It wasn’t obvious at first. A soccer player, her coordination worsened, she ran a little slower. A couple of years later, she had trouble walking up the stairs and felt as if her feet were dragging on the floor.
Kam Redlawsk thought she was clumsy. After all, who hasn’t tripped up the stairs?
Doctors declared six different diagnoses before deciding it wasn’t just a lack of gracefulness. Redlawsk had a rare disease called Hereditary Inclusion Body Myopathies, or HIBM.
HIBM is a rare genetic disorder that causes progressive muscle wasting and weakness. Muscle degeneration usually starts between ages 20 and 30.
First, she used a cane, then leg braces. Now, Redlawsk, 32, depends on a wheelchair more and more. In the past year, since moving to San Francisco, she’s noticed the progression of her disease.
“I’m using a chair to go out in general public,” she said. “I wasn’t doing that in L.A., [I was] walking to the door, to my desk.”
Her condition slowly progressing, Redlawsk reflected on how things have changed since her initial diagnosis.
“Looking over the past 10 years, it’s so weird to see myself, remembering when I was walking, to now,” she said. “It definitely is very hard. … You know the prognosis when you’re living it, having a hard time opening a straw, lifting a hair brush.”
But Redlawsk, who just finished a skydiving trip for her birthday, wasn’t about to let a disease hold her back.
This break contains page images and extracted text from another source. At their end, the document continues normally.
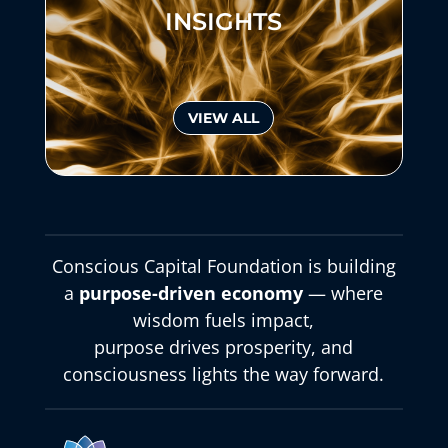
INSIGHTS
VIEW ALL
Conscious Capital Foundation is building
a
purpose-driven economy
— where
wisdom fuels impact,
purpose drives prosperity, and
consciousness lights the way forward.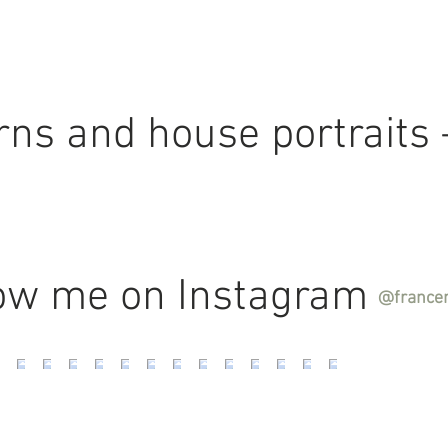
terns and house portraits
ow me on Instagram
@france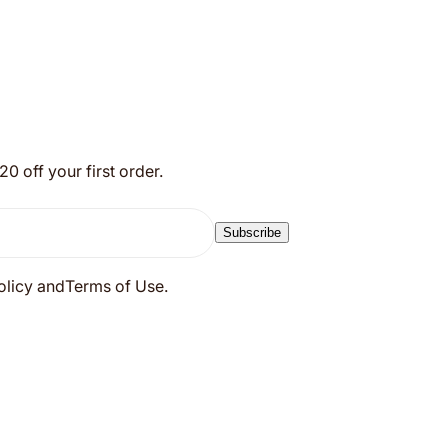
 off your first order.
Subscribe
Policy andTerms of Use.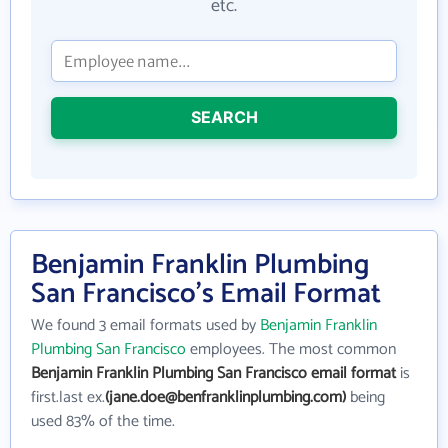
etc.
SEARCH
Benjamin Franklin Plumbing
San Francisco's Email Format
We found 3 email formats used by
Benjamin Franklin
Plumbing San Francisco
employees. The most common
Benjamin Franklin Plumbing San Francisco email format
is
first.last ex.
(jane.doe@benfranklinplumbing.com)
being
used 83% of the time.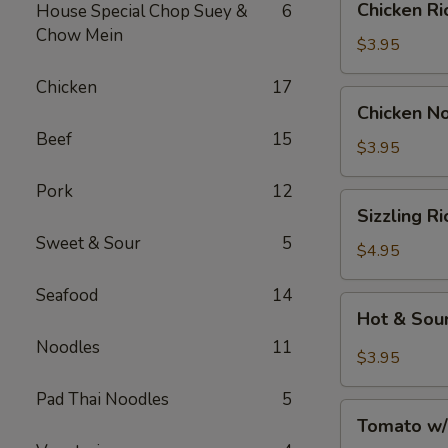
Chicken 
House Special Chop Suey &
6
汤
Rice
Chow Mein
Soup
$3.95
鸡
Chicken
17
饭
Chicken
Chicken 
汤
Noodle
Beef
15
Soup
$3.95
鸡
Pork
12
面
Sizzling
Sizzling 
汤
Rice
Sweet & Sour
5
Soup
$4.95
鍋
Seafood
14
巴
Hot
Hot & So
湯
&
Noodles
11
Sour
$3.95
Soup
Pad Thai Noodles
5
酸
Tomato
辣
Tomato w
w/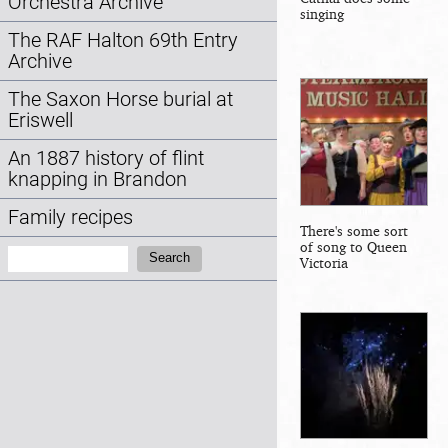
Orchestra Archive
singing
The RAF Halton 69th Entry
Archive
The Saxon Horse burial at
Eriswell
An 1887 history of flint
knapping in Brandon
Family recipes
There's some sort
of song to Queen
Search:
Search
Victoria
She became involved with ARM (Advancement of Research for Myopathies), a nonprofit organization dedicated to finding a cure and increasing awareness of HIBM.
Bike for Kam is a grassroots effort to raise awareness about HIBM and encourage people to donate to ARM. Garza, of Redondo Beach, and Nguyen, of Lakewood, along with other bikers, will ride along the coast from San Francisco to Santa Monica April 25-29. The fundraising for ARM has already begun and they’re hoping to hit $20,000. Potential rides in San Diego and Michigan are also in the works, Redlawsk said.
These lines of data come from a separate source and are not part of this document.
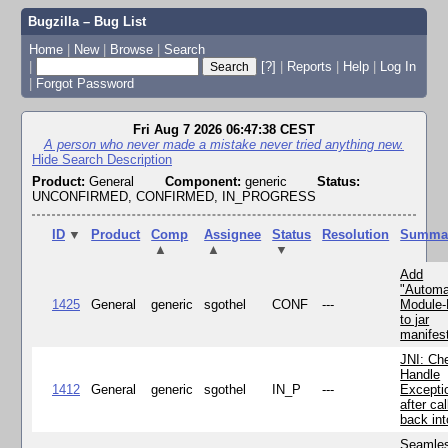
Bugzilla – Bug List
Home
|
New
|
Browse
|
Search
|
[?]
|
Reports
|
Help
|
Log In
|
Forgot Password
Fri Aug 7 2026 06:47:38 CEST
A person who never made a mistake never tried anything new.
Hide Search Description
Product:
General
Component:
generic
Status:
UNCONFIRMED, CONFIRMED, IN_PROGRESS
ID
▼
Product
Comp
Assignee
Status
Resolution
Summa
▲
▲
▼
Add
"Automa
1425
General
generic
sgothel
CONF
---
Module
to jar
manifes
JNI: Ch
Handle
1412
General
generic
sgothel
IN_P
---
Excepti
after cal
back in
Seamle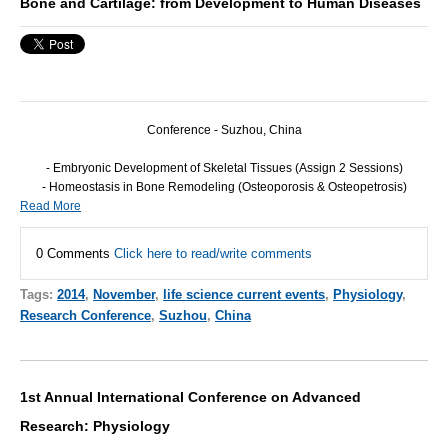
Bone and Cartilage: from Development to Human Diseases
Conference - Suzhou, China
- Embryonic Development of Skeletal Tissues (Assign 2 Sessions)
- Homeostasis in Bone Remodeling (Osteoporosis & Osteopetrosis)
Read More
0 Comments
Click here to read/write comments
Tags:
2014
,
November
,
life science current events
,
Physiology
,
Research Conference
,
Suzhou
,
China
1st Annual International Conference on Advanced
Research: Physiology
“We’re hoping that the story will touch someone,” she said. “The more people we can get to talk about it, the more successful it can be.”
Nguyen said he and Garza kicked around the idea of a long bike ride, but it wasn't until Redlawsk stepped in and suggested an HIBM angle that the fundraising project began.
"Whatever happens will all be part of the adventure," he said. "Knowing we're doing this for Kam really takes away any intimidation of the 500-mile distance."
Garza's past efforts in the fight against HIBM weren't making enough of a difference, he said.
"This project made me feel like we could make a real contribution, one that could help Kam's odds in the fight," he said.
Nguyen hopes the ride and Redlawsk's story will inspire others to support the cause.
"It is possible to cure and treat HIBM," he said. "Funding and awareness is what holds it back. ... It's not how much each one is donating, it's just that someone is donating."
Redlawsk considers those with HIBM to be underdogs compared to others with well-known conditions. Categorized as a rare/orphan disorder, the disease affects fewer than 200,000 people, but Redlawsk is certain a cure can be found with the right support.
"We can cure this," she said, betting on the fact that people "really do like the underdogs."
Things have certainly changed for Redlawsk in the past year.
“I’ve kind of had to accept the fact I’m going to have to go into the chair,” she said.
But knowing she can do something to help is motivation enough to keep going and help others affected by HIBM, she said. So, at the end of the month, with the help of her friends and supporters, a special bike ride will take place. Riders will end up in Santa Monica after they "bike for hope."
And though her disease is progressing, Redlawsk plans to push back—hard.
“What you are before you become disabled … you’re still that same person,” she said. “I’m still the same person. … I still care about living life, if anything more.”